Hier kom ik weg – Annette Maas.

Tijdens de boekenweek was ik weer een weekje in Nederland om naast mij aan de stad Groningen te laven, familie en vrienden in stad en provincie te bezoeken en mij in de boekenwinkels te laten verrassen door boeken die niet op mijn lijstje staan zoals het boek van Annette Maas.

Haar debuut “Hier kom ik weg” (hier kom ik vandaan) sprong allereerst in het oog door de mooie omslagillustratie van Paul de Bie en de titel die op mij Gronings overkwam. Dat bleek te kloppen want Annette Maas is opgegroeid in Winschoten en het boek bleek daar voor een deel over te gaan, hetgeen mijn nieuwsgierigheid als geëmigreerde Groninger natuurlijk prikkelde. Na even snel een paar regels gelezen te hebben vond ik het de moeite waard om dit boek aan te schaffen en ik heb het nu in twee zittingen uitgelezen.
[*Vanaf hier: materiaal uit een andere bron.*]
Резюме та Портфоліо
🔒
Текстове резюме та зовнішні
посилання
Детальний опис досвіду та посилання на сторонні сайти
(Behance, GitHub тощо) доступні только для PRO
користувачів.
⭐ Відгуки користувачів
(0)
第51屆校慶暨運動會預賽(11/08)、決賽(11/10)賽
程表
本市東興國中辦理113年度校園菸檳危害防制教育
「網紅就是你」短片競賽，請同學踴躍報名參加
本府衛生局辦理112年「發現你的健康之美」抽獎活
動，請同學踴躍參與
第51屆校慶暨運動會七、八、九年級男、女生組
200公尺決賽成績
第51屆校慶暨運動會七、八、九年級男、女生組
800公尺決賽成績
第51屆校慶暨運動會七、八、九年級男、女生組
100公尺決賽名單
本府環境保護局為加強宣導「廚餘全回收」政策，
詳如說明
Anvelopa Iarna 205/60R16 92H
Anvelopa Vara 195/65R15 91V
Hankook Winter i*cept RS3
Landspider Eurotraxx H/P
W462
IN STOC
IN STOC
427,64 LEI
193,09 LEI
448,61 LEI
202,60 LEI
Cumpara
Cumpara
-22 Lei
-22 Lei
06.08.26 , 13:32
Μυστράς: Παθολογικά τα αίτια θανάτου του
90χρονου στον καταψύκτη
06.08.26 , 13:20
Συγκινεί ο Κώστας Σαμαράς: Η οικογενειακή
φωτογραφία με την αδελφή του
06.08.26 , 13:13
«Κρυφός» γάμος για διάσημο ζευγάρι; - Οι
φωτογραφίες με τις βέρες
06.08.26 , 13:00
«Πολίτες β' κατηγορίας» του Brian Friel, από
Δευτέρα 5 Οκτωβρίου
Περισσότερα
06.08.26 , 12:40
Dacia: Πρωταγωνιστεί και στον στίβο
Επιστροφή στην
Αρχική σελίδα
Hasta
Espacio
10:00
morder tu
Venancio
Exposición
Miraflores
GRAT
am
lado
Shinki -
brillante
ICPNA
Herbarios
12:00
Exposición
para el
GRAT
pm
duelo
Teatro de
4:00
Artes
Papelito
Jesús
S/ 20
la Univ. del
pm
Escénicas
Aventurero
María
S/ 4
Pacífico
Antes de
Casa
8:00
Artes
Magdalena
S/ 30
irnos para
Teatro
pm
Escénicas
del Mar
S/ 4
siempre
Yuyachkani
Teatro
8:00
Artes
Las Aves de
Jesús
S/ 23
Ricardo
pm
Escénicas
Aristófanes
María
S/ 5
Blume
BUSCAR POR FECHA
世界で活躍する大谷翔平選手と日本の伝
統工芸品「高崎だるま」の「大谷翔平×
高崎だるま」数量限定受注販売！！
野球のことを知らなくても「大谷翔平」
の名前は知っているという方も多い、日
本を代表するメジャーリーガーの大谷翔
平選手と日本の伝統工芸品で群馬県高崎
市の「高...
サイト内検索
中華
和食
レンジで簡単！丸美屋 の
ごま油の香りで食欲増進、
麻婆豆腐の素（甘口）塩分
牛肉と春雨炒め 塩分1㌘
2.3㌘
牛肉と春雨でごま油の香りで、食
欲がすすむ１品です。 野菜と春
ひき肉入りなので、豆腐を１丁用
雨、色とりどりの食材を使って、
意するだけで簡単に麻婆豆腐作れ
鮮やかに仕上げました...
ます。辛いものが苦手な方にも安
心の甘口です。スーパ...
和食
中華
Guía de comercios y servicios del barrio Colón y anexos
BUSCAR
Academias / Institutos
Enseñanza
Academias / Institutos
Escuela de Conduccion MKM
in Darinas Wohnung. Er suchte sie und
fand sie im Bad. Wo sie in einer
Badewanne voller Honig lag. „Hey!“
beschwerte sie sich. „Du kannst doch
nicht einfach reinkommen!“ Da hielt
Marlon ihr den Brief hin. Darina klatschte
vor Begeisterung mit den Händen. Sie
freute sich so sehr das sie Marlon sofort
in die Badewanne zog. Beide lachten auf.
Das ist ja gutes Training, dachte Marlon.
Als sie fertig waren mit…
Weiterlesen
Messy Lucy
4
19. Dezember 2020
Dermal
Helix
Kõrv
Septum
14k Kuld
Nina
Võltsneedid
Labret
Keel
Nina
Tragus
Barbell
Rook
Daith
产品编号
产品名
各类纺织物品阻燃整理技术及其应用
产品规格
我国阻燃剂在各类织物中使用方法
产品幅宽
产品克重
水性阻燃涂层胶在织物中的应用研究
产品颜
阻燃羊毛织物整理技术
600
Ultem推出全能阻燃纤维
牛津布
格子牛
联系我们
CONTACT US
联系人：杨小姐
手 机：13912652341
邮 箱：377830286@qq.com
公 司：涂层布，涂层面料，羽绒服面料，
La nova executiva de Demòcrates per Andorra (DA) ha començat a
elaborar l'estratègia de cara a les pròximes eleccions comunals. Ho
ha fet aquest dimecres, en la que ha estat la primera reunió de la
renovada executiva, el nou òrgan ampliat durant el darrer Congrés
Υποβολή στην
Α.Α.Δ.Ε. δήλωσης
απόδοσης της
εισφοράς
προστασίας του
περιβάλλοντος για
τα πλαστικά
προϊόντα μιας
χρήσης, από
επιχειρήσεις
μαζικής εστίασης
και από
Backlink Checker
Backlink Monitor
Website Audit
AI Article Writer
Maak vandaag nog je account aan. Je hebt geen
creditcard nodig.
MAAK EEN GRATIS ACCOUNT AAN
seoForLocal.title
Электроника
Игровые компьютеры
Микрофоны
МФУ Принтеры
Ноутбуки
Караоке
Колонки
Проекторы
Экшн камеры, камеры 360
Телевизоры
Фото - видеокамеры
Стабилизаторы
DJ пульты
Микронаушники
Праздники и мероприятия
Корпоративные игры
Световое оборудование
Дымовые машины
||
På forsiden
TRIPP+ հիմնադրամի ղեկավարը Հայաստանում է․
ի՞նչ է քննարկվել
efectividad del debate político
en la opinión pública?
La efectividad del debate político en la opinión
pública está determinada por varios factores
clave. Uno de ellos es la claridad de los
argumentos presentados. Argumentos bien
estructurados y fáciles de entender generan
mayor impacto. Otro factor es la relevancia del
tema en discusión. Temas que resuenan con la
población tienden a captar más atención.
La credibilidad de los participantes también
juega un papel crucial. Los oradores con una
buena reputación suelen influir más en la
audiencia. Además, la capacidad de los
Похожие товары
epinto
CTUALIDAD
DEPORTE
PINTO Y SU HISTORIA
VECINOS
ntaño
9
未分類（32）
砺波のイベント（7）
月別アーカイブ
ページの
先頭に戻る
Ik ben zelf geboren stadjer (geboren in de stad Groningen) en opgegroeid in Hoogezand-Sappemeer. Mijn ouders waren beiden geen Groningers, dus dat heb ik met de hoofdpersoon gemeen want de moeder van Simone komt uit Den Haag en de vader uit Limburg. Mijn vader kwam uit Rotterdam en mijn moeder uit Surhuisterveen in Friesland. Mijn vader had tijdens zijn lange verblijf in stad en provincie Groningen echter wel een behoorlijk Gronings accent opgedaan en gooide er af en toe ook wel wat Groningse kreten uit net als mijn moeder die daarnaast ook de Friese taal beheerste en dit met haar familie uit Friesland sprak. Bij ons thuis werd echter geen Gronings gesproken. Ook dat heb ik met de hoofdpersoon gemeen. Ik heb voor de Sociale Academie mijn lange derdejaarsstage in Winschoten gelopen in een huis voor kinderen met een verstandelijke beperking waarna ik er nog wat invalwerk heb gedaan. Ook kwam ik jaren voor die tijd vanwege een vriendinnetje een enkele keer in de discotheek Nightfever waar ik overigens geen zak aanvond. Ik voelde me meer thuis in bijvoorbeeld de Kar, Simplon en Vera in Groningen, maar ik ken Winschoten uit die tijd dus een beetje. Het enige dat ik niet met haar gemeen heb is dat ik me altijd in Groningen heb thuisgevoeld alhoewel ik wel naar Ierland ben geëmigreerd en daar inmiddels 17 jaar woon. Ik voel mij nog steeds Groninger en het Groninger landschap voelt nog steeds als thuis. Toch voel ik haar ontheemding ook wel wat want er is in de loop der jaren natuurlijk veel veranderd. Nederland in het algemeen begint steeds meer eenheidsworst te worden met dezelfde soort winkelcentra en nieuwbouw, doch dit terzijde.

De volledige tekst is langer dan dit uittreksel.